La ministre Aurore Bergé – une femme dont l’humour se cache si bien qu’il en est probablement resté bloqué dans l’utérus républicain – veut "lutter contre la haine" sur les réseaux sociaux. C’est noble, c’est pur, c’est presque biblique. Mais attention, pas n’importe quelle haine ! Seulement celle qui ne plaît pas aux gens bien. Celle qui pique un peu, qui gratte là où ça gratte, celle qui ose rire de ce qu’il est interdit de penser.
Et dans cette croisade morale à mi-chemin entre "1984" et une AG de syndic coopératif, on ne juge plus le propos, mais l’émotion qu’il suscite. Tu fais une blague ? On consulte les dégâts psychologiques collatéraux avant de décider si tu es un humoriste ou un terroriste du clavier.
3. Entre État de droit et État de flicage mou
Bien sûr, on vous dira que tout cela est fait pour le bien des gens. Pour protéger les âmes sensibles. Pour rendre l’espace numérique plus sûr, comme une cour de récréation suisse, avec des casques pour les idées et des genouillères pour les émotions. Très bien. Mais à force de vouloir désinfecter le débat public, on finit par transformer la liberté d’expression en une espèce de yaourt bio sans lactose : c’est lisse, c’est fade, et ça ne fait de mal à personne sauf au goût.
Car voyez-vous, chers lecteurs, ce n’est pas la haine qui me fait peur. C’est son contraire : l’unanimité hargneuse. Celle qui vous interdit de rire, de dire, de douter, de râler, de blasphémer, ou même de penser tout haut. C’est quand la bienveillance devient totalitaire qu’on commence à regretter les vieux cons malpolis qui savaient au moins écrire une insulte en alexandrin.
4. Conclusion (provisoire, parce que je me réserve le droit de radoter encore longtemps)
Desproges disait : "On peut rire de tout, mais pas avec n’importe qui." Aujourd’hui, on dirait plutôt : "On ne peut plus rire de rien, surtout avec quelqu’un." Et c’est bien là le drame. La haine ordinaire est morte. Vive la tristesse réglementée.

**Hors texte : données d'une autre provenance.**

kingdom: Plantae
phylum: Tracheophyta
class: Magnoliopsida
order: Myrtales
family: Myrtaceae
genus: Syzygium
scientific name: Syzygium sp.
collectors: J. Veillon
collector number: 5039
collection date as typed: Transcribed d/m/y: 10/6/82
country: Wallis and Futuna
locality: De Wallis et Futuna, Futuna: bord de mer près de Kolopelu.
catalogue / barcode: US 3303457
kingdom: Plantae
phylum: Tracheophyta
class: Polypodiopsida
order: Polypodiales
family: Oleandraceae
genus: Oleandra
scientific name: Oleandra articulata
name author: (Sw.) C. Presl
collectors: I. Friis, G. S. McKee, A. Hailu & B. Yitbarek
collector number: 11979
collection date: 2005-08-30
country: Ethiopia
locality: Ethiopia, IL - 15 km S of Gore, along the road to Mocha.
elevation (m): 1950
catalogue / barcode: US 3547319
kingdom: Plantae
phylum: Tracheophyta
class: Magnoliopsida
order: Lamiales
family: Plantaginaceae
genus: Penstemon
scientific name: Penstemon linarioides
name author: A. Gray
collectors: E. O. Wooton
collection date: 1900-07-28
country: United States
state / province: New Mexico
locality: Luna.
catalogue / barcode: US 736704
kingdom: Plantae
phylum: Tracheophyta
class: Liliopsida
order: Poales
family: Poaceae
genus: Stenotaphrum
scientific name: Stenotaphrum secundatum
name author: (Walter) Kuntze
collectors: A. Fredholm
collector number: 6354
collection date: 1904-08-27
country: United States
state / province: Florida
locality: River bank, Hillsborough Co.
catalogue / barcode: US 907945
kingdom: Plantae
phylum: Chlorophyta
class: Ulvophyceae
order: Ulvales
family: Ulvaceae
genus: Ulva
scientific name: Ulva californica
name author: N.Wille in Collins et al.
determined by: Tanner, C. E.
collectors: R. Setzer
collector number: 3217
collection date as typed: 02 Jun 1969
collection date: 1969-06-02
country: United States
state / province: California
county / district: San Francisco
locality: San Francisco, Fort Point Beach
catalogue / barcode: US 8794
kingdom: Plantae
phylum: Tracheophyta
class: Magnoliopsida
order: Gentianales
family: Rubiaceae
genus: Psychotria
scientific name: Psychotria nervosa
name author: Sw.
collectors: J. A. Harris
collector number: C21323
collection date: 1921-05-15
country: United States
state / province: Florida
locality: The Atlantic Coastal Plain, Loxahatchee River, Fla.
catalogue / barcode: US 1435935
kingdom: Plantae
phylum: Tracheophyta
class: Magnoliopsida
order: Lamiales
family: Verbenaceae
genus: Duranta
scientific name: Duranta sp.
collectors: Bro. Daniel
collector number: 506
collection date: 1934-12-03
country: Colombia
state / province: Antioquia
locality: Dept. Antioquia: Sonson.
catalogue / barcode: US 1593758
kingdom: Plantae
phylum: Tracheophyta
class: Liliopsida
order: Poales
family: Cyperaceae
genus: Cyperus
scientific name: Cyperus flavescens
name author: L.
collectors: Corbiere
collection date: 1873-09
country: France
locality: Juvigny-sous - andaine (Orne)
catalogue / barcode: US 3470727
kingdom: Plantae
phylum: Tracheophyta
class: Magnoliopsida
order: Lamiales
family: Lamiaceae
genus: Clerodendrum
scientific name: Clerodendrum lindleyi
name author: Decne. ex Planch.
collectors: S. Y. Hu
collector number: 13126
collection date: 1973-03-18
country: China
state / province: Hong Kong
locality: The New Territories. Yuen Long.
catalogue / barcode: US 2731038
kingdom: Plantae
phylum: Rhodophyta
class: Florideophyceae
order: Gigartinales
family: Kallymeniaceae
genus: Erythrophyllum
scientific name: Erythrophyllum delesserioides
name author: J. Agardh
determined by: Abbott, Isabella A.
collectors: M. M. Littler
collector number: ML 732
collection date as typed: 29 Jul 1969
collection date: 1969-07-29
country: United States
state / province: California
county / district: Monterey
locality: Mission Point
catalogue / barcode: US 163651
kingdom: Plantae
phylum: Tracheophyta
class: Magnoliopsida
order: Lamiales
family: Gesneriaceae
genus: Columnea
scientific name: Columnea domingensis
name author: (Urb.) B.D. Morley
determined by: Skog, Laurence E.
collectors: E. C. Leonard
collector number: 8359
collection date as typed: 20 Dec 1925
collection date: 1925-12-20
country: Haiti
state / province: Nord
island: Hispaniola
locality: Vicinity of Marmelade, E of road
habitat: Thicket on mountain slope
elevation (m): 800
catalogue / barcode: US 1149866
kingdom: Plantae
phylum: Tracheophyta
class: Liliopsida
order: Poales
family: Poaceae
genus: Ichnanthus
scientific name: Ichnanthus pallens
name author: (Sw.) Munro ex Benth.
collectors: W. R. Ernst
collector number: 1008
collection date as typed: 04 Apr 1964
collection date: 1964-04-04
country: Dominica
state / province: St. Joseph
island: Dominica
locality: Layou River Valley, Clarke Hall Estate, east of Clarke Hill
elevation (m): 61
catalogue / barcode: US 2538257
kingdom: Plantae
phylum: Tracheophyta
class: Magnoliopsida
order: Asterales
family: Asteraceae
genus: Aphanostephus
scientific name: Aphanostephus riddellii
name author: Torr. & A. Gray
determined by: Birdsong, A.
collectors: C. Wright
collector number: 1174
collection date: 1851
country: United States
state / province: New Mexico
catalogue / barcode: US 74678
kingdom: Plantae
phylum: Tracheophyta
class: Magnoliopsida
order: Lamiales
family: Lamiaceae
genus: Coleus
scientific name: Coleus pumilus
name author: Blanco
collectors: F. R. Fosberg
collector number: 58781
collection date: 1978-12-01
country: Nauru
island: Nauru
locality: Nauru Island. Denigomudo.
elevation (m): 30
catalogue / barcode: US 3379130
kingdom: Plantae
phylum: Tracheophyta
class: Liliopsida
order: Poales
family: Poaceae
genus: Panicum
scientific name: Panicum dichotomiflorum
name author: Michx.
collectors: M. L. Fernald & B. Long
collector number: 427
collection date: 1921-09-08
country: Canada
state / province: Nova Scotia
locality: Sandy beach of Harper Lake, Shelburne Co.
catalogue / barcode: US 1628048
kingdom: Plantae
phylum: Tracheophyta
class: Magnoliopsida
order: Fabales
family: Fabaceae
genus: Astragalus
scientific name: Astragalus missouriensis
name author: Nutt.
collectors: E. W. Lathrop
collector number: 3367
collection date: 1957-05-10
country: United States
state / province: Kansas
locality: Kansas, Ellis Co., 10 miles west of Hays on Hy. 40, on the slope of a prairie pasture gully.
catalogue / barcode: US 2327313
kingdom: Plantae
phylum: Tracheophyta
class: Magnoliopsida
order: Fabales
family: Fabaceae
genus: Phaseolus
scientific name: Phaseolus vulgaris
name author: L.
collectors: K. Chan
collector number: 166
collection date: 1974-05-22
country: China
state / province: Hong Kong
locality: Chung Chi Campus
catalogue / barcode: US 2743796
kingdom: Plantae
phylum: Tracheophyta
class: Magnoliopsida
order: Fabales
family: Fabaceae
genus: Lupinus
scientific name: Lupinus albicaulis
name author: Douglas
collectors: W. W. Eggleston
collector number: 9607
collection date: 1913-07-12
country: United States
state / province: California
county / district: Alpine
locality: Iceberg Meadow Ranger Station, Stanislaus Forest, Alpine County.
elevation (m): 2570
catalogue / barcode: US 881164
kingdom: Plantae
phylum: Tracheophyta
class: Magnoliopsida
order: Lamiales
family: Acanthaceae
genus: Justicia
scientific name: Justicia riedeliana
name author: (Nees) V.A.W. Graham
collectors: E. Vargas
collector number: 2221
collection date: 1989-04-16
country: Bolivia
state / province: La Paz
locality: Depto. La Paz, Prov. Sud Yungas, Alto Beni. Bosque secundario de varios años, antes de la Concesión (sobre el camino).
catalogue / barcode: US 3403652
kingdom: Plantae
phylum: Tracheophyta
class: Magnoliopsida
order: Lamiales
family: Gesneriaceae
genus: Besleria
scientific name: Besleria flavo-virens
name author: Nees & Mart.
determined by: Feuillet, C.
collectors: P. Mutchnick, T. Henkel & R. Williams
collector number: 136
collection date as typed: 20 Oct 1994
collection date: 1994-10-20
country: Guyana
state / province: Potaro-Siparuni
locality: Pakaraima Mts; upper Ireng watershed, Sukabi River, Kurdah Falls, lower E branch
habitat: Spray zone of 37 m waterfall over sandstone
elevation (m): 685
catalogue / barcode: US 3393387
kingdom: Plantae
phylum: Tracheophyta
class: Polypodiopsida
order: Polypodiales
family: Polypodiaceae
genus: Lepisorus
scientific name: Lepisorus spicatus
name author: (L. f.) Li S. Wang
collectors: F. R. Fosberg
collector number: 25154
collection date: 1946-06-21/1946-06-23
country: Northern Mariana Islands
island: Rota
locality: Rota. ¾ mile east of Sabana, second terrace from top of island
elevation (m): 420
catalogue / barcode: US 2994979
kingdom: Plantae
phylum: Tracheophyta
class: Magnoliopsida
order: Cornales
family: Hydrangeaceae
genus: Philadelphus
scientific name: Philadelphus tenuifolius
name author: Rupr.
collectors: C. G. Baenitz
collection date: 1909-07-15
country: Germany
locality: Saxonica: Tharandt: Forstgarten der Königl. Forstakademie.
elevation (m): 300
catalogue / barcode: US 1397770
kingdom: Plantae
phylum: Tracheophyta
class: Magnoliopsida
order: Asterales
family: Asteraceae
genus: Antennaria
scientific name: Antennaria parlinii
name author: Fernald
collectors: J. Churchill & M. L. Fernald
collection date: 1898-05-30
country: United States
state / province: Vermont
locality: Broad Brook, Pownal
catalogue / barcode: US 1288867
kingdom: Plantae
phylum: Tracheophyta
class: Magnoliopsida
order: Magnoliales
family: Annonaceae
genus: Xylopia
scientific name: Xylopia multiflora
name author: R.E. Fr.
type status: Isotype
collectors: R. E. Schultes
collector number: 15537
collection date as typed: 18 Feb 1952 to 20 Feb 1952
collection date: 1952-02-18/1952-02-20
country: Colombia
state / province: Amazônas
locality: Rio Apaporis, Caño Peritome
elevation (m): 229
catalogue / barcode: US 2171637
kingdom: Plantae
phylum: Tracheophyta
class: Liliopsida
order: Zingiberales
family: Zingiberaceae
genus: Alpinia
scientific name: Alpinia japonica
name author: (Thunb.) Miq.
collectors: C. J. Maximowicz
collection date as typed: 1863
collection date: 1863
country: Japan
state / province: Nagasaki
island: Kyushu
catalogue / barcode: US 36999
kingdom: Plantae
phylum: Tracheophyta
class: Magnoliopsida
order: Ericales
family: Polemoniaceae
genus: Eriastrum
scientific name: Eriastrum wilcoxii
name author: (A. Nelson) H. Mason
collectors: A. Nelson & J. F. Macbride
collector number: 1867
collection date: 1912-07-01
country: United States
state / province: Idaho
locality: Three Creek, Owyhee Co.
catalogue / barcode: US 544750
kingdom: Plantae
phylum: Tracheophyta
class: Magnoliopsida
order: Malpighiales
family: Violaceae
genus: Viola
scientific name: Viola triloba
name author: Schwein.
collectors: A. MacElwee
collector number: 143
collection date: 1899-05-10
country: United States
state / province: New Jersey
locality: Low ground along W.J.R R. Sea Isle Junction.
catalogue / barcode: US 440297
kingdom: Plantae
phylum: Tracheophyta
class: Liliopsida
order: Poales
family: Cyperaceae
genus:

Mais je m’en fous. Moi, je continuerai de haïr, à ma façon. En silence, dans mon coin, avec un verre de rouge et un dictionnaire. Parce qu’il y a des jours où il n’y a que la haine, la vraie, la littéraire, pour vous faire croire que l’humanité vaut encore le détour.
Et si un jour l’Arcom m’interdit de penser, eh bien je penserai quand même. Mais en verlan.